_Stored data_:

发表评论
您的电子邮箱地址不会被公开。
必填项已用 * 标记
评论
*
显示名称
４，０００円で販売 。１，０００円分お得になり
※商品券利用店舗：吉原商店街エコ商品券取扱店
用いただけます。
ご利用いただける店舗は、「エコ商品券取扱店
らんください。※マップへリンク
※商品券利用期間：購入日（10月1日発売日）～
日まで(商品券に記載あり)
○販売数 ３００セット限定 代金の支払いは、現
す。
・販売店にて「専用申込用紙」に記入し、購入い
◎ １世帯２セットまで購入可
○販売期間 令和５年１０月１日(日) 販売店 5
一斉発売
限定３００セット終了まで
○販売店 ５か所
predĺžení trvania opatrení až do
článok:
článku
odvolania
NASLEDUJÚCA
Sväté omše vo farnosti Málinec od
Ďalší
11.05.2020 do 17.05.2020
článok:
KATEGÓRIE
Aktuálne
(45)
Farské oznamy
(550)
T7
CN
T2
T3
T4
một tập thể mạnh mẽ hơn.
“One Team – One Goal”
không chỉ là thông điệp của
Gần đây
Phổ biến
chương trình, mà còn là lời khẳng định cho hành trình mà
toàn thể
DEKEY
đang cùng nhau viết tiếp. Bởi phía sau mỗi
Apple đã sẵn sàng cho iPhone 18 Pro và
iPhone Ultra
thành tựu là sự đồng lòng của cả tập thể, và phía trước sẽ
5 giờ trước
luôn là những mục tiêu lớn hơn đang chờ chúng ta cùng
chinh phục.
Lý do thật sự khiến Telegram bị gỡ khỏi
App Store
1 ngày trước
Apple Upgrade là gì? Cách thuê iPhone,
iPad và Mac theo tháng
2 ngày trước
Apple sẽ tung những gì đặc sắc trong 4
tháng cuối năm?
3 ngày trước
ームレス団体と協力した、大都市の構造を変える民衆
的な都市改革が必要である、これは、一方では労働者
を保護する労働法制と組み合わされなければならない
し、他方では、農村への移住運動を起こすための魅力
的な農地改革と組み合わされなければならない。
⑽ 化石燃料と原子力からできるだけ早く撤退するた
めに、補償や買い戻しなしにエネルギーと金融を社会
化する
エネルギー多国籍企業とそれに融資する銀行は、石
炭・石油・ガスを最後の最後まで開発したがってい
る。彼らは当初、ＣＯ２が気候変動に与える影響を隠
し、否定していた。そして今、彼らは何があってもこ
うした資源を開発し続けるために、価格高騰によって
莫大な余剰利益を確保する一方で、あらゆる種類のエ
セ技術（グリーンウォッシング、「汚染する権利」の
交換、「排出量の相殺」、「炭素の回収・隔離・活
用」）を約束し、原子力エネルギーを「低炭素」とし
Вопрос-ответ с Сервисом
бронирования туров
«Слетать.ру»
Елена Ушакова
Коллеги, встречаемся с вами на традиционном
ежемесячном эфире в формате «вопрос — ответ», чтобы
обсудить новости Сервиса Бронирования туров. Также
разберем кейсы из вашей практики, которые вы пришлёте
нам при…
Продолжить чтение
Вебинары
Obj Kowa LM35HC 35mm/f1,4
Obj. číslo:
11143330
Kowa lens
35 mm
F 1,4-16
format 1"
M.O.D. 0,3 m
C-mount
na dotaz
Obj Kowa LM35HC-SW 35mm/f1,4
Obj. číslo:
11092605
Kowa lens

_Description of the task_:
All lines from the opening of the listing above through the line that contains "し、他方では、農村への移住運動を起こすための魅力" should be given again exactly, and nothing more.

_Task output_:
发表评论
您的电子邮箱地址不会被公开。
必填项已用 * 标记
评论
*
显示名称
４，０００円で販売 。１，０００円分お得になり
※商品券利用店舗：吉原商店街エコ商品券取扱店
用いただけます。
ご利用いただける店舗は、「エコ商品券取扱店
らんください。※マップへリンク
※商品券利用期間：購入日（10月1日発売日）～
日まで(商品券に記載あり)
○販売数 ３００セット限定 代金の支払いは、現
す。
・販売店にて「専用申込用紙」に記入し、購入い
◎ １世帯２セットまで購入可
○販売期間 令和５年１０月１日(日) 販売店 5
一斉発売
限定３００セット終了まで
○販売店 ５か所
predĺžení trvania opatrení až do
článok:
článku
odvolania
NASLEDUJÚCA
Sväté omše vo farnosti Málinec od
Ďalší
11.05.2020 do 17.05.2020
článok:
KATEGÓRIE
Aktuálne
(45)
Farské oznamy
(550)
T7
CN
T2
T3
T4
một tập thể mạnh mẽ hơn.
“One Team – One Goal”
không chỉ là thông điệp của
Gần đây
Phổ biến
chương trình, mà còn là lời khẳng định cho hành trình mà
toàn thể
DEKEY
đang cùng nhau viết tiếp. Bởi phía sau mỗi
Apple đã sẵn sàng cho iPhone 18 Pro và
iPhone Ultra
thành tựu là sự đồng lòng của cả tập thể, và phía trước sẽ
5 giờ trước
luôn là những mục tiêu lớn hơn đang chờ chúng ta cùng
chinh phục.
Lý do thật sự khiến Telegram bị gỡ khỏi
App Store
1 ngày trước
Apple Upgrade là gì? Cách thuê iPhone,
iPad và Mac theo tháng
2 ngày trước
Apple sẽ tung những gì đặc sắc trong 4
tháng cuối năm?
3 ngày trước
ームレス団体と協力した、大都市の構造を変える民衆
的な都市改革が必要である、これは、一方では労働者
を保護する労働法制と組み合わされなければならない
し、他方では、農村への移住運動を起こすための魅力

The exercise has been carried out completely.